Panic in Bengaluru as 20 private schools receive bomb threat emails

Mr. Jindal
3 Min Read

A representational photo of police checking a school.

A representational photo of police checking a school.
| Photo Credit: Photo for representation only

Panic gripped Bengaluru on July 18 after at least 20 private schools in various parts of the city received bomb threats via email. Several of these threats were declared hoaxes after extensive searches.

Email copies reviewed by The Hindu show the messages were sent at 7.31 a.m. from the ID “roadkill333@atomicmail.io.” The email read; “Hello. I am writing to let you know that I have placed several explosive devices (trinitrotoluene) within school classrooms. The explosives are skilfully hidden in black plastic bags.”

Bengaluru police teams, anti-sabotage teams, and canine squads were immediately deployed, and searches are ongoing. While some schools declared a holiday, others asked students to wait until the premises were searched. In several schools, the searches have concluded, and the threats were confirmed to be hoaxes.

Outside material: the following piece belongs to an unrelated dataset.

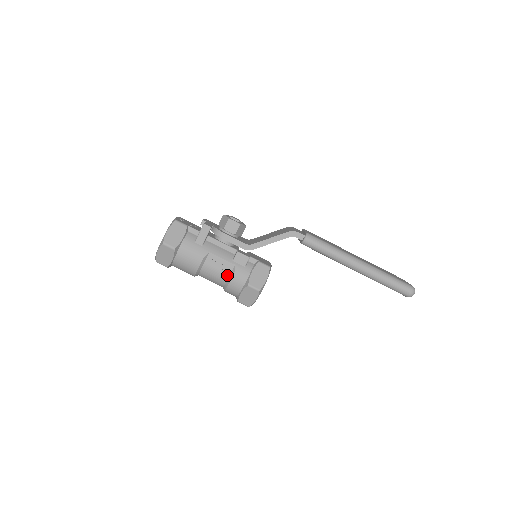
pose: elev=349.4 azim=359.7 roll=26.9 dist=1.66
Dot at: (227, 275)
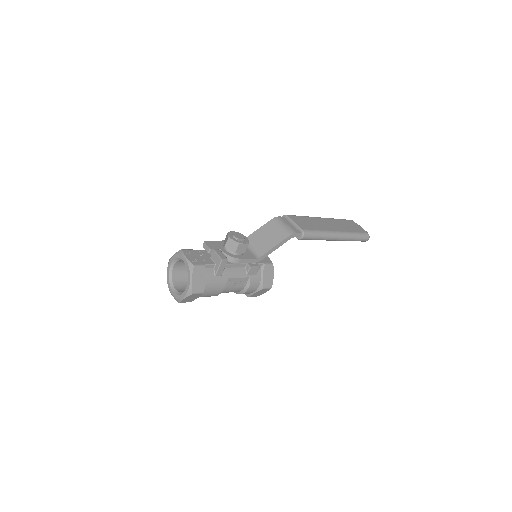
Dot at: (243, 287)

C. Vamsi Krishna, Joint Commissioner (West), confirmed to The Hindu that around 15 schools received the threat emails. However, he noted that the exact number was not immediately clear, as schools continued to report such emails.

The threatening email included disturbing messages from the sender stating: “You all deserve this, you deserve to suffer just like me. I will erase the last one of you from this world. Not a single soul will survive. I will gladly laugh when I watch the news.”

“I truly hate my life,” the sender wrote.

“I was never, never truly helped. Psychiatrists, psychologists, no one has ever cared, and no one will ever care. You only care about medicating the helpless and clueless humans. Psychiatrists never tell you that those meds ruin your organs or that they cause disgusting weight gain,” the email stated.

The sender further claimed that people are “brainwashed into believing psychiatric medications can help but said he was living proof they don’t”.

The emails were sent to school administration IDs and, in several cases, to principals.

Police are filing complaints based on statements provided by the affected schools. As the same email was sent to multiple institutions, authorities are yet to decide whether to register individual FIRs or consolidate them into a single case.

In November 2023, around 70 schools in Bengaluru and its outskirts received similar bomb threat emails, which were later declared hoaxes.